Он хотел заговорить, когда вошел слуга, одетый в фиолетовую ливрею, украшенную серебром. Бесшумно скользя по сверкающему полу с желтыми звездами и голубыми химерами, он подошел к молодой женщине и доложил, что мессир де Сен-Реми просит принять его. Катрин вздрогнула, как будто пробудившись от размеренного голоса слуги, и приказала пригласить гостя.

Ван Эйк вздохнул:

– Сейчас мы битый час будем выслушивать последние сплетни двора. Я ненавижу этого неисправимого болтуна и хочу откланяться.

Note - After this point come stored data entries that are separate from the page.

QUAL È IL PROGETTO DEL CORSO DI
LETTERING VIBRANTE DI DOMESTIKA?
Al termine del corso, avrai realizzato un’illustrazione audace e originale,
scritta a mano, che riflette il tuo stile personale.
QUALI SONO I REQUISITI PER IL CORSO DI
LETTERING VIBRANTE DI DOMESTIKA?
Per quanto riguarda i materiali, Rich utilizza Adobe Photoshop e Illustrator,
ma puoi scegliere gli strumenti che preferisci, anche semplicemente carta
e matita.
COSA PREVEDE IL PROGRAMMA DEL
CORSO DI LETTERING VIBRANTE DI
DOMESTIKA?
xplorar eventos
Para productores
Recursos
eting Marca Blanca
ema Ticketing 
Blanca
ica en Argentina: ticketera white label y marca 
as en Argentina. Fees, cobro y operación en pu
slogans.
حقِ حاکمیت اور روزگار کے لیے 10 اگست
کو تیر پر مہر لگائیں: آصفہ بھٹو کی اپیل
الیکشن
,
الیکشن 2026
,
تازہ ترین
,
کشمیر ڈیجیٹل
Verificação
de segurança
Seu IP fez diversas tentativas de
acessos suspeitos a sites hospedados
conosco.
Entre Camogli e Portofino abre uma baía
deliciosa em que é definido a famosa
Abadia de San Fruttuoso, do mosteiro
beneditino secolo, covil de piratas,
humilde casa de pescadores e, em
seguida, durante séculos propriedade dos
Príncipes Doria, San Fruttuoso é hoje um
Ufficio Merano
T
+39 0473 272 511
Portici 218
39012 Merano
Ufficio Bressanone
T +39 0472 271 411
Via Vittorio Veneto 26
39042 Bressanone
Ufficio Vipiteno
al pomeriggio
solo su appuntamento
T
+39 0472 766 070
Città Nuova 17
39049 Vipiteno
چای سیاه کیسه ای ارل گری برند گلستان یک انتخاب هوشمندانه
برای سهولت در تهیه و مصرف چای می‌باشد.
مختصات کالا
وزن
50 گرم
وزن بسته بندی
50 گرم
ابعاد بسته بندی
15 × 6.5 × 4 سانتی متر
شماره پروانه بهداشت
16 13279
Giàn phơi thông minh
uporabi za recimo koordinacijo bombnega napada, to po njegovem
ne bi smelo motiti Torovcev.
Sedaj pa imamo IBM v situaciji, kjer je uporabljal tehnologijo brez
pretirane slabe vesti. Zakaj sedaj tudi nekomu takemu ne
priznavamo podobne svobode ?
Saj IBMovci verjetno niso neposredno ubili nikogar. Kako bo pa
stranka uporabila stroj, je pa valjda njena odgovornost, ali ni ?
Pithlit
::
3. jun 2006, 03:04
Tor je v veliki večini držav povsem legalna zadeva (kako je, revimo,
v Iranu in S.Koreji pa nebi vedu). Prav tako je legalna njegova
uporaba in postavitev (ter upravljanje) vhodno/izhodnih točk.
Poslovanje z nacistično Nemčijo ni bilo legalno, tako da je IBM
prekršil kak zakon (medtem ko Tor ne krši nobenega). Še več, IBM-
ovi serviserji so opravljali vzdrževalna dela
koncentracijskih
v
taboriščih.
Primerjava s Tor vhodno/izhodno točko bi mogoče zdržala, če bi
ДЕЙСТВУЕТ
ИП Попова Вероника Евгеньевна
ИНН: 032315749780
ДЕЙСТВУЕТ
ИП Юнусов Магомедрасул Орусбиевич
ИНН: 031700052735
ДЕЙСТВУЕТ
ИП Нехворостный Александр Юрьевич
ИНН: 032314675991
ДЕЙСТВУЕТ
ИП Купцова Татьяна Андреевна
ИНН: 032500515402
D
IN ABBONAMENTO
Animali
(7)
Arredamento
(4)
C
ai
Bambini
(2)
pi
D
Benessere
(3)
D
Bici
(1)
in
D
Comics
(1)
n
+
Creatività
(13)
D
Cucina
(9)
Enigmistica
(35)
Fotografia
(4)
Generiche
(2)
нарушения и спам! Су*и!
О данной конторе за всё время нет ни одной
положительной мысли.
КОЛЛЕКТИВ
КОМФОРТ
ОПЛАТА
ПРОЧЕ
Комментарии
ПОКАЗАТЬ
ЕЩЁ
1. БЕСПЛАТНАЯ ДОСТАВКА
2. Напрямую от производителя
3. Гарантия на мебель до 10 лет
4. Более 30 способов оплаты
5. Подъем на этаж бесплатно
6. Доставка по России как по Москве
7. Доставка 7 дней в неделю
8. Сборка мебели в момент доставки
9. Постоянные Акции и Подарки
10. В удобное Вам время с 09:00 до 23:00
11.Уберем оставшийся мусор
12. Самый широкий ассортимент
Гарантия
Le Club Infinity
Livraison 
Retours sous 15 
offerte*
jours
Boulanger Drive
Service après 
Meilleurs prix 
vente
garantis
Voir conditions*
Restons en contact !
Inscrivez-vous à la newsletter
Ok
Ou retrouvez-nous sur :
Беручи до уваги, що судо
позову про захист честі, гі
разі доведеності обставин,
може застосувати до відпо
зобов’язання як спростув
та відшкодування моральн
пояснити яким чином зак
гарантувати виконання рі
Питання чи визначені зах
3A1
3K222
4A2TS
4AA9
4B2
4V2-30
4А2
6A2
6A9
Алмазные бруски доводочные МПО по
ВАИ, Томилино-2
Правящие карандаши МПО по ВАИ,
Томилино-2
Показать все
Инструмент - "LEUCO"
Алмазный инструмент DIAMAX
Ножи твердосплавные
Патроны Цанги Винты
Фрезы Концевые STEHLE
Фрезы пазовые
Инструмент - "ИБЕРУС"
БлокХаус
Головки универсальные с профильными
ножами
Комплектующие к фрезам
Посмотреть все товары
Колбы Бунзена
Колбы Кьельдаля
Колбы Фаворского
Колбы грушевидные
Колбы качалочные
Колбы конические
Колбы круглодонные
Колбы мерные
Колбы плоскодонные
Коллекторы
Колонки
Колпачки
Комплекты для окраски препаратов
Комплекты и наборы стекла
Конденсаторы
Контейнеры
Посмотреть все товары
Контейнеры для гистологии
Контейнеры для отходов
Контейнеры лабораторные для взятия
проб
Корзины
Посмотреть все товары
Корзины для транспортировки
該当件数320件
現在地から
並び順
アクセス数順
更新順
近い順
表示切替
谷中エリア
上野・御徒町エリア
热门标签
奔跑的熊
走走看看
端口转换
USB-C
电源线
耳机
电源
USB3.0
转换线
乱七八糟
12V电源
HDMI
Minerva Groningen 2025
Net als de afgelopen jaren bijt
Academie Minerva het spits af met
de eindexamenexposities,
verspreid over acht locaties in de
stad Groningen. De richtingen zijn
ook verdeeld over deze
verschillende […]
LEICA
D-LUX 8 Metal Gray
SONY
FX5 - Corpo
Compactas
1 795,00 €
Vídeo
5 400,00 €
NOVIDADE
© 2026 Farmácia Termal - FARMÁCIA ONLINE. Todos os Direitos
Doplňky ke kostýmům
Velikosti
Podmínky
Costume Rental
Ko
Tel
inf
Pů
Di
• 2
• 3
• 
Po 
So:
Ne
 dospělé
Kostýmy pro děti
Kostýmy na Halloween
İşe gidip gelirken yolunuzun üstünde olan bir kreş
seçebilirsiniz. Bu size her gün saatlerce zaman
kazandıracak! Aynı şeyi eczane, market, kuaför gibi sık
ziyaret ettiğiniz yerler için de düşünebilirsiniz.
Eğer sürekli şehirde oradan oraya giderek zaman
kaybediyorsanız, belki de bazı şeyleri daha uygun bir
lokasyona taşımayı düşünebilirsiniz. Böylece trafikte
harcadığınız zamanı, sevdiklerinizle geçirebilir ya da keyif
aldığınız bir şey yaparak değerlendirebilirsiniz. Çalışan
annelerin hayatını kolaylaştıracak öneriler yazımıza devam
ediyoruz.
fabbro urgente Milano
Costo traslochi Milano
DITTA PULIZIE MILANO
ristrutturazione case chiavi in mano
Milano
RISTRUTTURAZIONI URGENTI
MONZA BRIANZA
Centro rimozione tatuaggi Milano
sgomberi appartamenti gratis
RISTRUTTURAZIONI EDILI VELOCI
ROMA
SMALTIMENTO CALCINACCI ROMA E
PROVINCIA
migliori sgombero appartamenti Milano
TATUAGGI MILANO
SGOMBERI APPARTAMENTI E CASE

– Нет, останьтесь! – попросила Катрин. – Когда есть кто-то рядом, он не решается ухаживать за мной.

– И он тоже! – вздохнул художник. – Я спрашиваю себя, моя дорогая, есть ли хоть один мужчина, достойный своего имени, во Фландрии и Бургундии, который не был бы более или менее влюблен в вас? Ну хорошо, я остаюсь!

В это время появился Сен-Реми, элегантный, роскошный, как и обычно, широко улыбаясь хозяйке. Для этого визита законодатель бургундской моды выбрал наряд цветов осени. Сквозь многочисленные разрезы полудлинного бархатного камзола цвета опавших листьев проглядывала парча, расцвеченная золотыми и пурпурными нитями. Узкие штаны были ярко-красного цвета, а шляпа в тон наряду была украшена золотыми листьями, такими же, как на рукоятке кинжала, висевшего на поясе дворянина. Ярко-красные башмаки с загнутыми носами дополняли наряд Сен-Реми и, меняя походку, делали его похожим на селезня. Он принес с собой дыхание свежего воздуха улицы, и мир этой большой теплой комнаты был взорван.